#### [Exercise details]
Each line that has the string "filter" must be copied from the records below.
^^^^^^^^^^^^^^^^
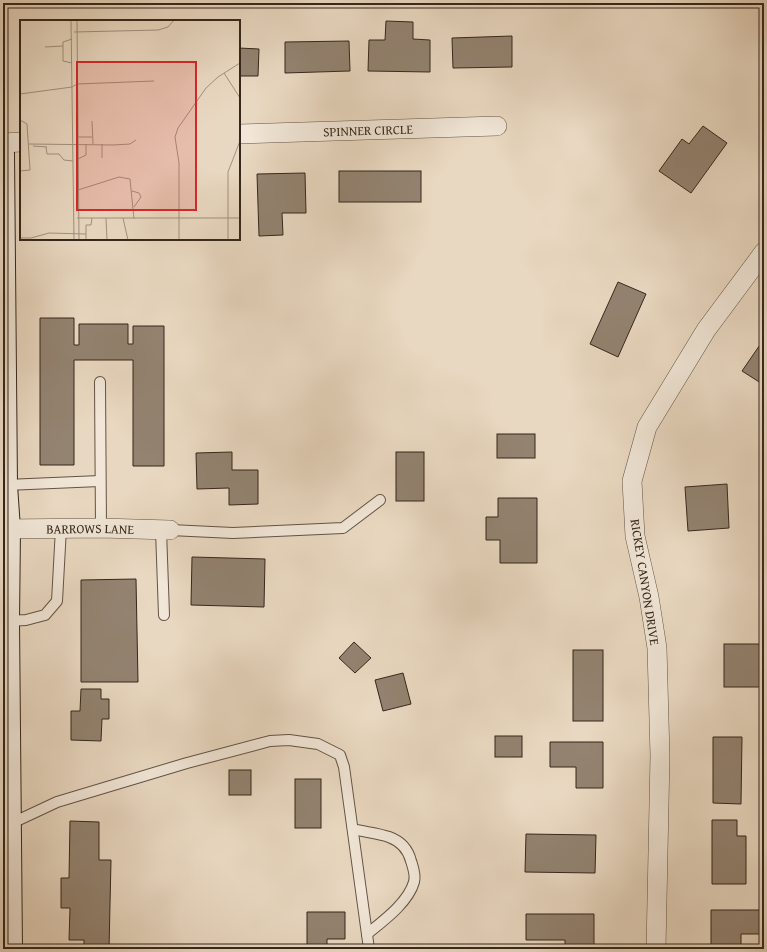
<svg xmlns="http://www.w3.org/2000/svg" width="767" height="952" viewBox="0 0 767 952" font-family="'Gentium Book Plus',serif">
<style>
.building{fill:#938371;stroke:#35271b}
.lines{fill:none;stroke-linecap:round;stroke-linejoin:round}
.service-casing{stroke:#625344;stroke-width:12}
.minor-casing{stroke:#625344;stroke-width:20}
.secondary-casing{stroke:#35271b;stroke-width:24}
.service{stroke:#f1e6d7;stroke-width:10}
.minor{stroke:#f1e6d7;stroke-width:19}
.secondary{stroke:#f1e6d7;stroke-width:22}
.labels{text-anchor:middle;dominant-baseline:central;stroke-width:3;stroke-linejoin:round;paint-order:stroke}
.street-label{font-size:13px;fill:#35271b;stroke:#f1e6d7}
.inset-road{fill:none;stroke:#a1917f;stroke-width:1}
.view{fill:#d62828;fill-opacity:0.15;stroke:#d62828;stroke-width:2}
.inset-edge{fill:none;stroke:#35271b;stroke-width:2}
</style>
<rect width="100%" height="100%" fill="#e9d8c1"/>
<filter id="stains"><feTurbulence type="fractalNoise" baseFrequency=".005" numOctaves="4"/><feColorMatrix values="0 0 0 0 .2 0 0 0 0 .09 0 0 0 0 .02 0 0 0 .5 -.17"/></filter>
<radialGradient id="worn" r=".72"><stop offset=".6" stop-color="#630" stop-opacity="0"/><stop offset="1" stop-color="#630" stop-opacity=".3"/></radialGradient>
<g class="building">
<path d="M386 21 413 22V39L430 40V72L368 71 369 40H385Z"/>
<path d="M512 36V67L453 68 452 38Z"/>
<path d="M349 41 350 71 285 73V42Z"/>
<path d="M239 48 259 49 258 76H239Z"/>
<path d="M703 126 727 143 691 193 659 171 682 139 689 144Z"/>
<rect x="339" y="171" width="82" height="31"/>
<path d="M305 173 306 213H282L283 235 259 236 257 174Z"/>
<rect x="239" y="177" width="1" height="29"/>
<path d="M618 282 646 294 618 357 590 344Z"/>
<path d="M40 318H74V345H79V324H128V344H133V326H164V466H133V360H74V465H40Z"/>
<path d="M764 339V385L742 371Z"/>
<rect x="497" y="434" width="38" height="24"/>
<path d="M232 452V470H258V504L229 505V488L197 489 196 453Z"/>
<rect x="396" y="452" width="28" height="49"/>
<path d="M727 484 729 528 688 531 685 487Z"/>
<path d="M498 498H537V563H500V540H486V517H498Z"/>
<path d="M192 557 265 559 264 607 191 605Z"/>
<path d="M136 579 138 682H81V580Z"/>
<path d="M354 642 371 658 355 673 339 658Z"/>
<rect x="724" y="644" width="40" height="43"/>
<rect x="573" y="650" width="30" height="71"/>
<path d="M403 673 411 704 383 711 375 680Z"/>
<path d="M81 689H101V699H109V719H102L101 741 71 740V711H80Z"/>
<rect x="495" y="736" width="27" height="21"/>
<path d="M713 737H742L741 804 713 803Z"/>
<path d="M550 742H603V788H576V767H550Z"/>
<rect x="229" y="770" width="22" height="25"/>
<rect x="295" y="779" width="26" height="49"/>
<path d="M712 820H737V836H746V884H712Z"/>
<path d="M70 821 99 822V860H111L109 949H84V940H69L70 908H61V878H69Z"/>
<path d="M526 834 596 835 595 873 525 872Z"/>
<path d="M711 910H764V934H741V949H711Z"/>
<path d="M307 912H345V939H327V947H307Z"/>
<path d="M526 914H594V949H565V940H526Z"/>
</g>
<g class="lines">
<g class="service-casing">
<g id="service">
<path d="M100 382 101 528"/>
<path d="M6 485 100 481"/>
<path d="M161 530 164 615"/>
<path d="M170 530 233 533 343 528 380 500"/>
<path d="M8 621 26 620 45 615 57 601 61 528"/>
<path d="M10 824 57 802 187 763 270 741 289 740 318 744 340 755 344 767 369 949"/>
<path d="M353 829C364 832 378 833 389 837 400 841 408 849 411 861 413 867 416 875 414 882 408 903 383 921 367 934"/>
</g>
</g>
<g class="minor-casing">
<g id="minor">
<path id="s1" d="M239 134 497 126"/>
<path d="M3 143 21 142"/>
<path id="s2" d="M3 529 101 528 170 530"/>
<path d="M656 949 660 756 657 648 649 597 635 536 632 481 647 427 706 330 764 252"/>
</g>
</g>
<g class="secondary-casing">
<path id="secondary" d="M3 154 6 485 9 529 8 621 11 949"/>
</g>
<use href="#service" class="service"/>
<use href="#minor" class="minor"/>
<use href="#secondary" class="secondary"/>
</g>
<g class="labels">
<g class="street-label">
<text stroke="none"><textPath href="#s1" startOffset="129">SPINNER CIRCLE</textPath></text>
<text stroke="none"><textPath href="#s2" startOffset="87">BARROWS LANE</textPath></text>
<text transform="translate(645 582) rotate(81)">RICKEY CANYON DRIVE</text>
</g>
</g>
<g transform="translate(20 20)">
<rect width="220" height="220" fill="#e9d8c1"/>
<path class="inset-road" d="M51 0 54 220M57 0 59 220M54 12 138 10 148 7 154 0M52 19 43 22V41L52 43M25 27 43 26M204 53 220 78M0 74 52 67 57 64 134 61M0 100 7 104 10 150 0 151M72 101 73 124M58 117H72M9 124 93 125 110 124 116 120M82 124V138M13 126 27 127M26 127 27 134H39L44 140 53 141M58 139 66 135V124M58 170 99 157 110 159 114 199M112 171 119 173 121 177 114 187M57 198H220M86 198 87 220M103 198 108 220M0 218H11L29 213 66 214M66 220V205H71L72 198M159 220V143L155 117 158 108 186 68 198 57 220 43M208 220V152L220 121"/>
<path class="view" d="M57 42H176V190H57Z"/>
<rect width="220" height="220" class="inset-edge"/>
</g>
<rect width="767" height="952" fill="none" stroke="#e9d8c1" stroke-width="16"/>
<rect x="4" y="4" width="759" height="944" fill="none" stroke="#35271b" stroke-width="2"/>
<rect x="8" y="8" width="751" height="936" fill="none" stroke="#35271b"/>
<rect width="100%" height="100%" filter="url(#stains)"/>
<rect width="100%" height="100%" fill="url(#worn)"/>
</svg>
^^^^^^^^^^^^^^^^
#### [Solution below]
<filter id="stains"><feTurbulence type="fractalNoise" baseFrequency=".005" numOctaves="4"/><feColorMatrix values="0 0 0 0 .2 0 0 0 0 .09 0 0 0 0 .02 0 0 0 .5 -.17"/></filter>
<rect width="100%" height="100%" filter="url(#stains)"/>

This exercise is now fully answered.